The National Environment Agency’s (NEA) on Wednesday warned that the Zika virus has resurfaced in Singapore.
According to an update published on the NEA website, the case, which was diagnosed and reported to authorities on Jan.18, is the first of its kind in 2018 since the disease was thought to be eradicated from the country in September 2017.
NEA said the case appears to be an isolated one as there are no identified Zika clusters currently in the country.
The first case of locally transmitted Zika was first reported in August 2016, and 450 people were confirmed to have been infected by the end of the year.

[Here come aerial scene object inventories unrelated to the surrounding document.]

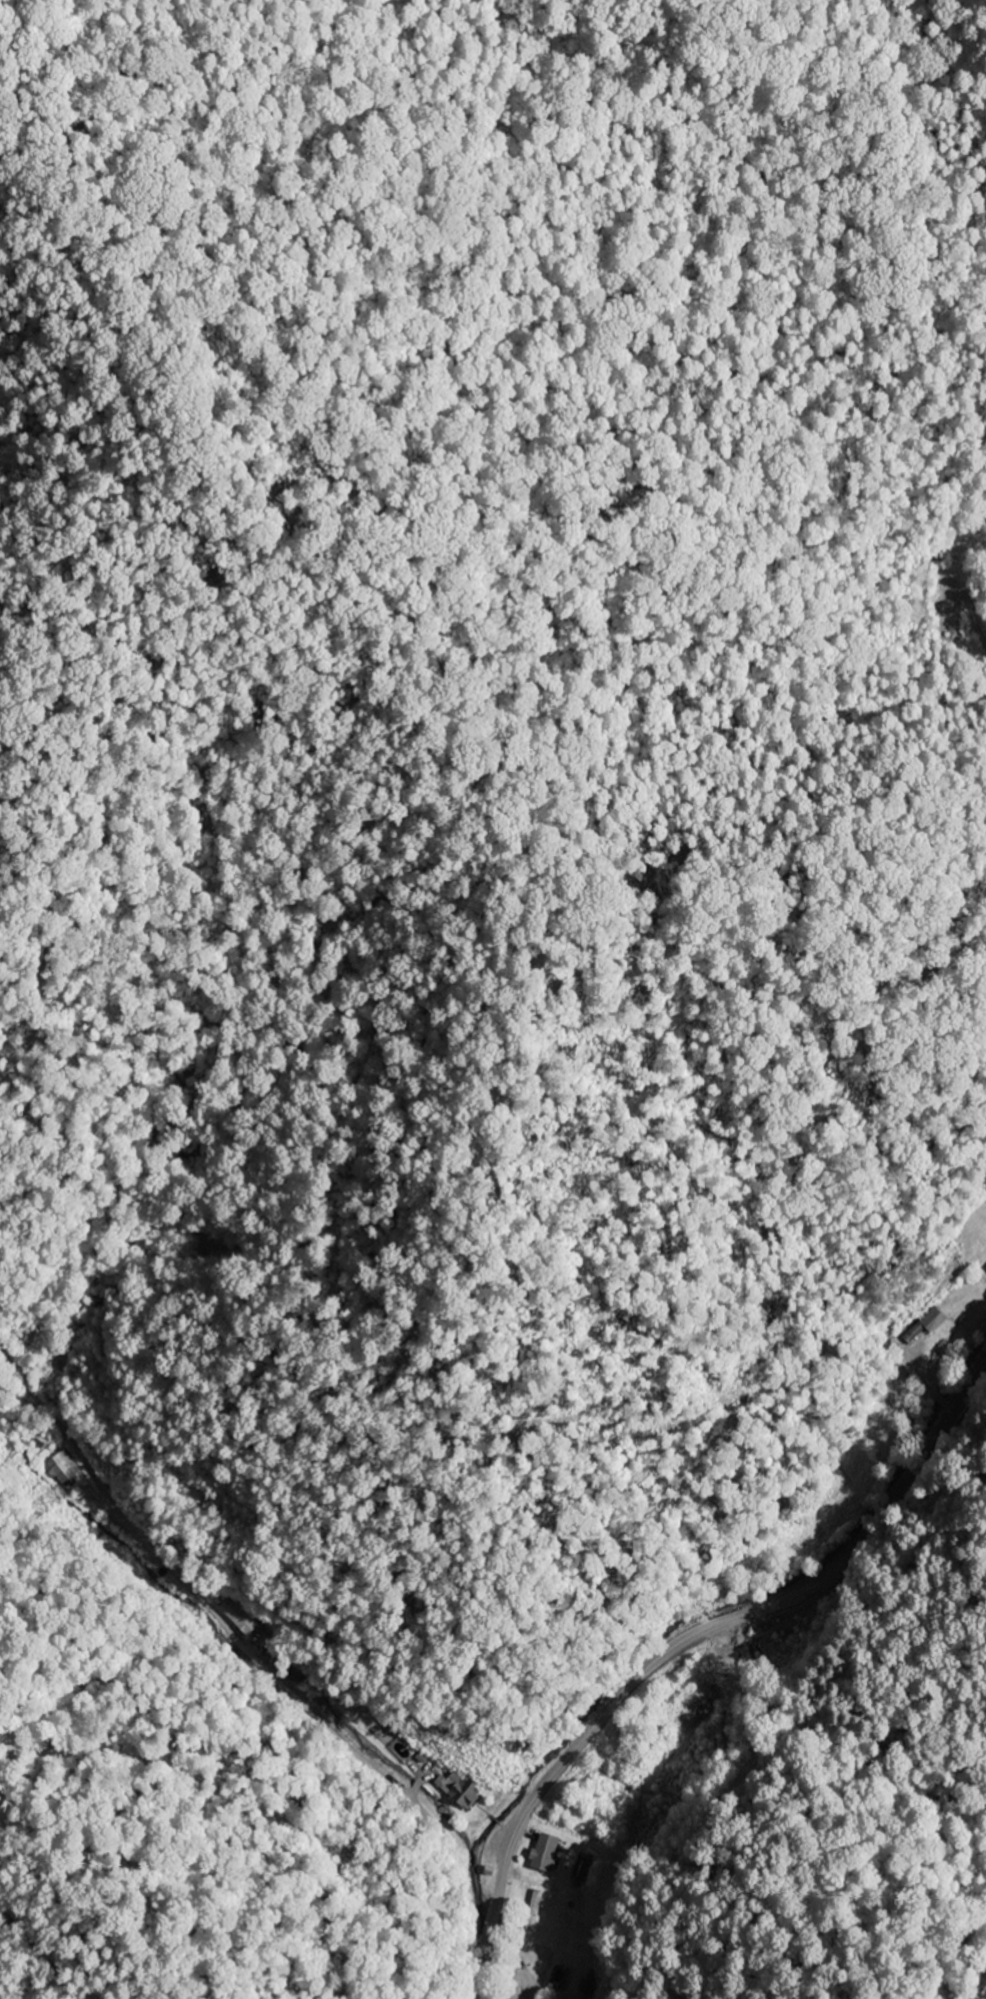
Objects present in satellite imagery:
building: (925, 1325)
building: (62, 1467)
building: (239, 1619)
road: (680, 1644)
road: (273, 1655)
building: (458, 1791)
building: (544, 1853)
building: (534, 1911)
building: (587, 1986)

The virus, spread by an infected Aedes mosquito, has been linked with neurological diseases and birth defects such as microcephaly, which causes babies to be born with a smaller head due to abnormalities in brain development.

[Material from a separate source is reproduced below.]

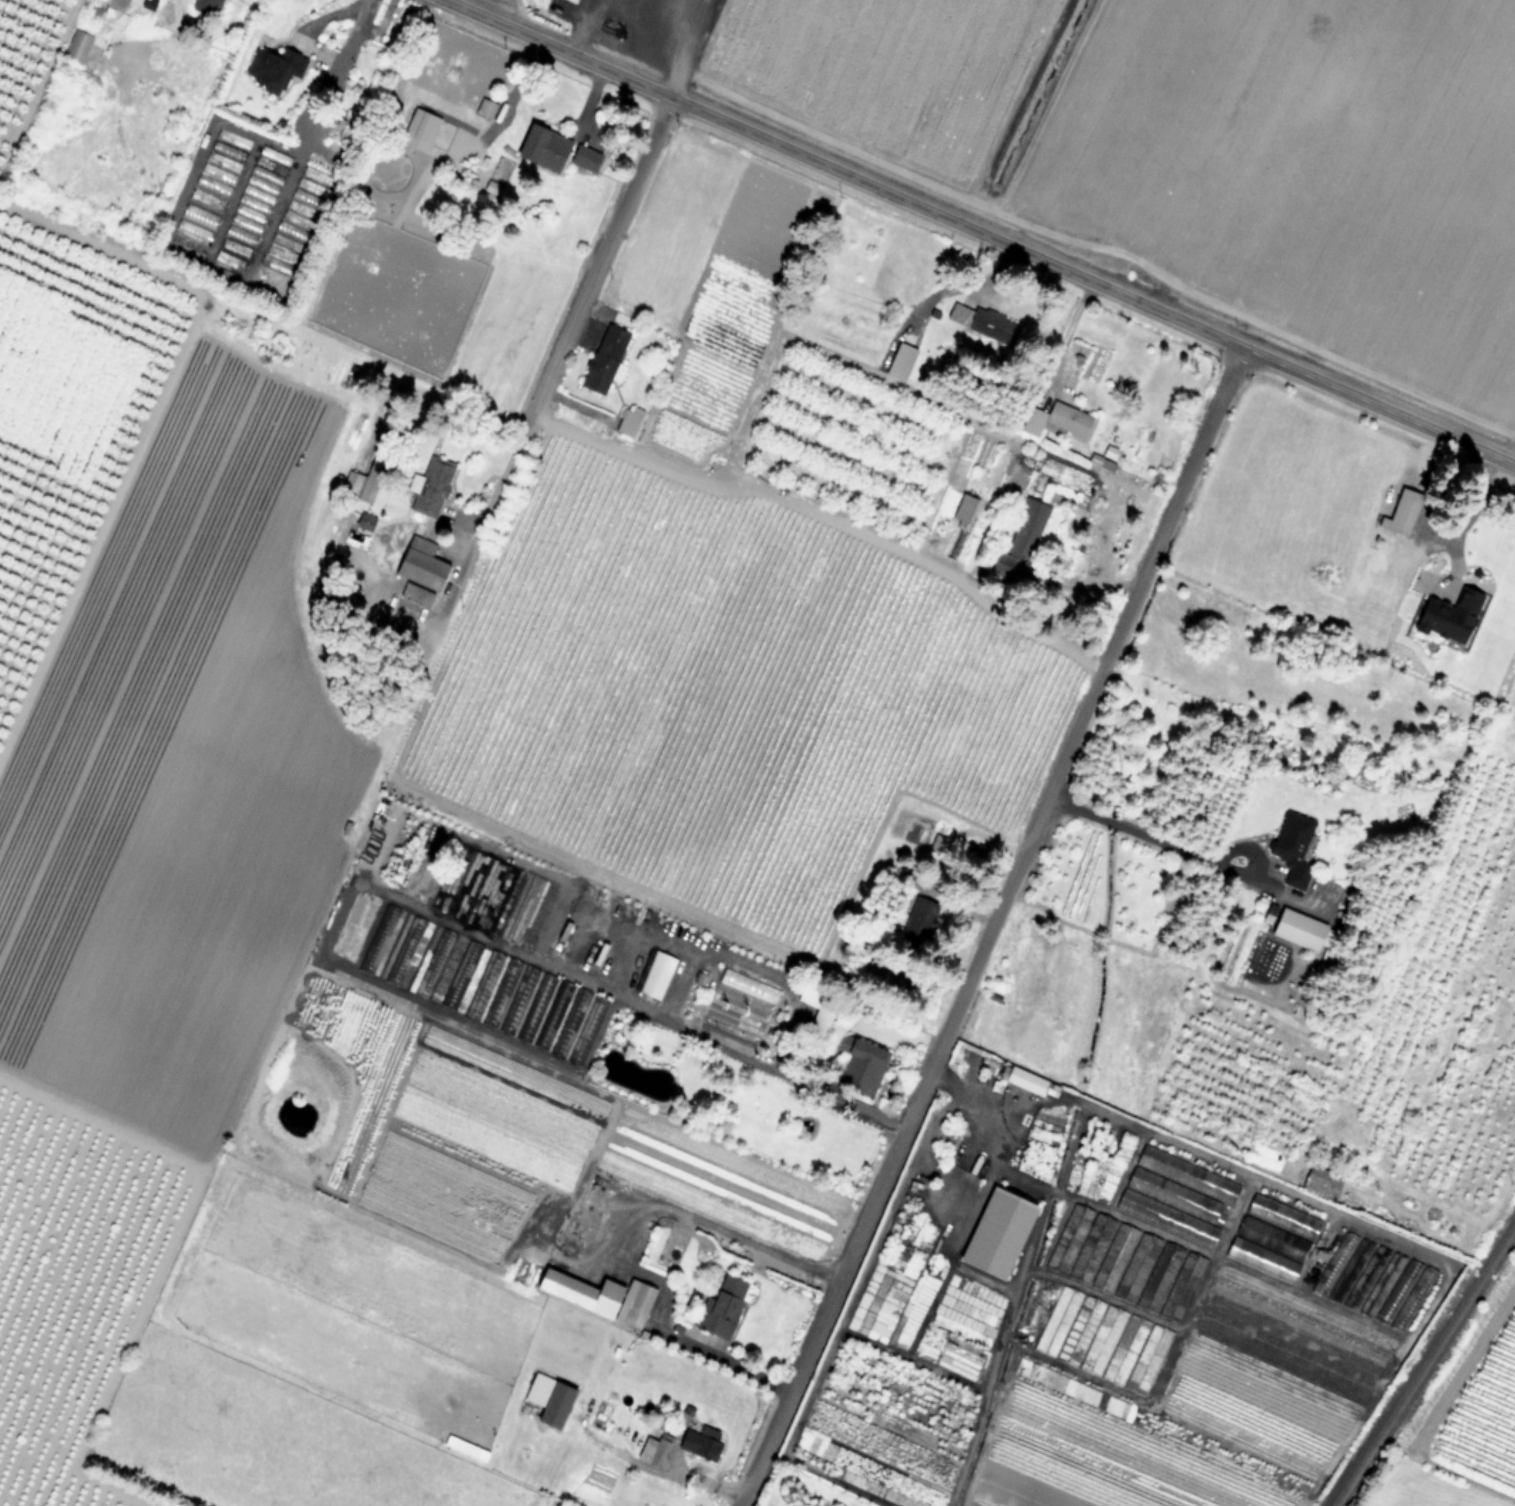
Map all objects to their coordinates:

A widespread epidemic of the Zika virus that originated in Brazil and swept through South and North America prompted the WHO to declare it a Public Health Emergency of International Concern in 2016 once its effects were discovered.

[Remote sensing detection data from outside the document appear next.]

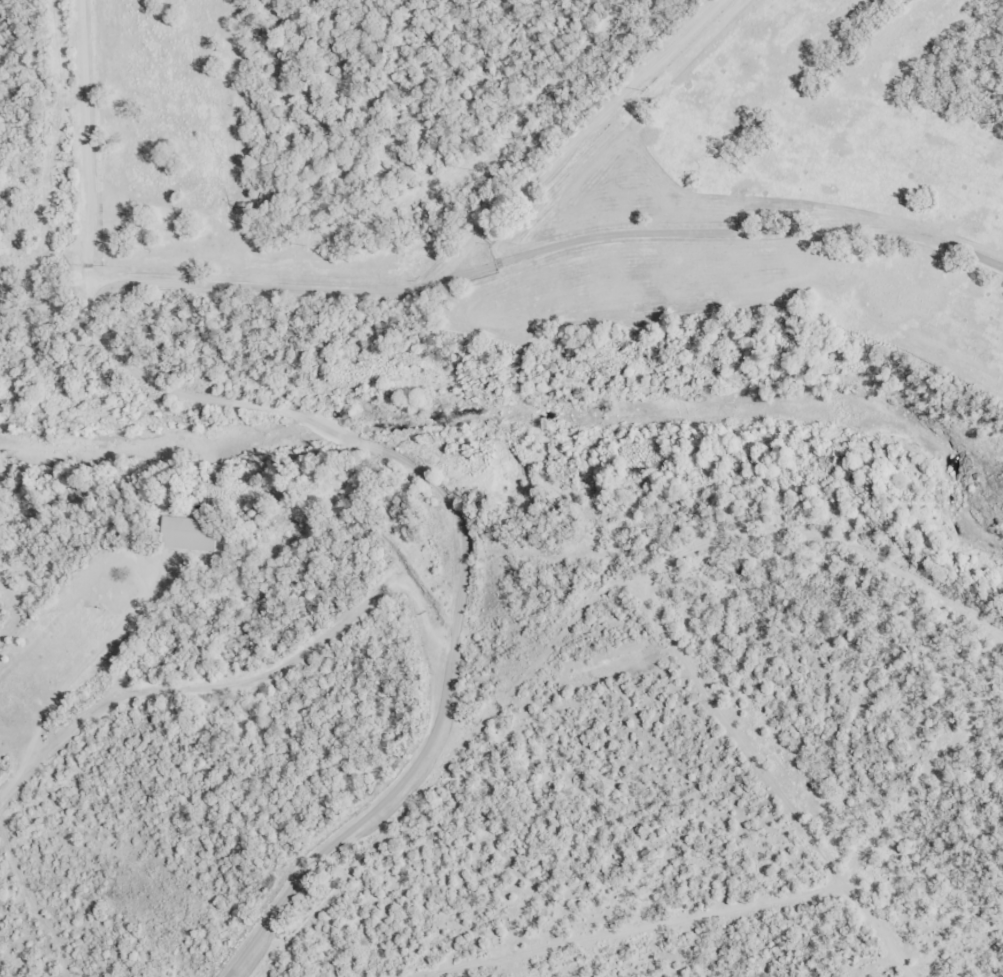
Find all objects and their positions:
road: (695, 128)
road: (482, 235)
road: (799, 265)
road: (530, 283)
river: (486, 419)
road: (553, 499)
building: (192, 533)
river: (973, 538)

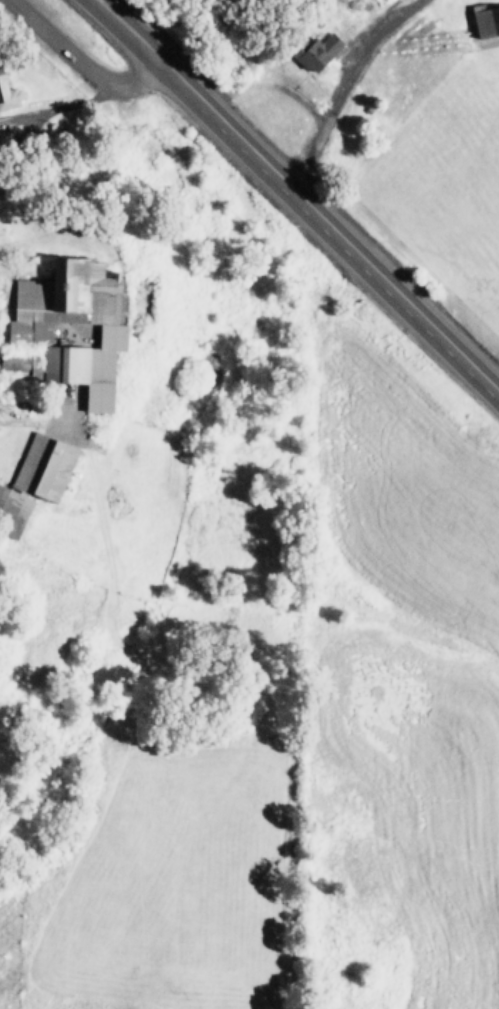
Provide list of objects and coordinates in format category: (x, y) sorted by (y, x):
road: (99, 2)
road: (100, 2)
building: (487, 22)
building: (321, 49)
road: (81, 64)
road: (340, 85)
building: (9, 91)
road: (66, 106)
crop: (401, 129)
road: (301, 198)
building: (79, 327)
building: (22, 365)
building: (39, 480)
crop: (226, 602)

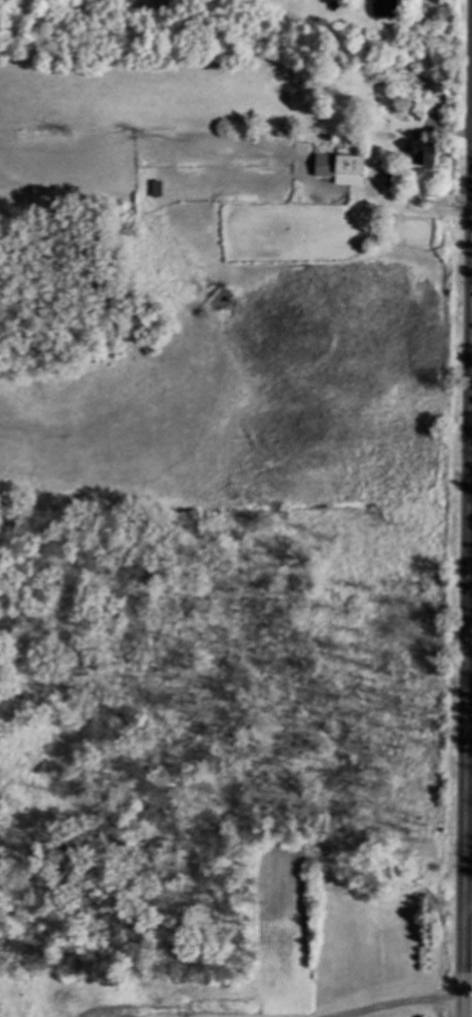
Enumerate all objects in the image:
building: (388, 11)
building: (423, 157)
building: (341, 171)
road: (467, 676)
road: (468, 905)
crop: (471, 987)
road: (398, 1001)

A joint sequencing study conducted in 2016 by the health ministry and the Agency for Science, Technology and Research found that the Zika strains circulating in Singapore were not imported from South America.
Invariably the virus in fact was similar to those which have been percolating in Southeast Asia since the 1960s.
However, whether this strain of the virus has the potential to wreak more or less harm than the South American strain is still unknown.
Zika virus is a member of the virus family Flaviviridae and is spread by daytime-active Aedes mosquitoes, such as A. aegypti and A. albopictus.
Its name comes from the Ziika Forest of Uganda, where the virus was first isolated in 1947.
Zika virus is related to the dengue, yellow fever and Japanese encephalitis.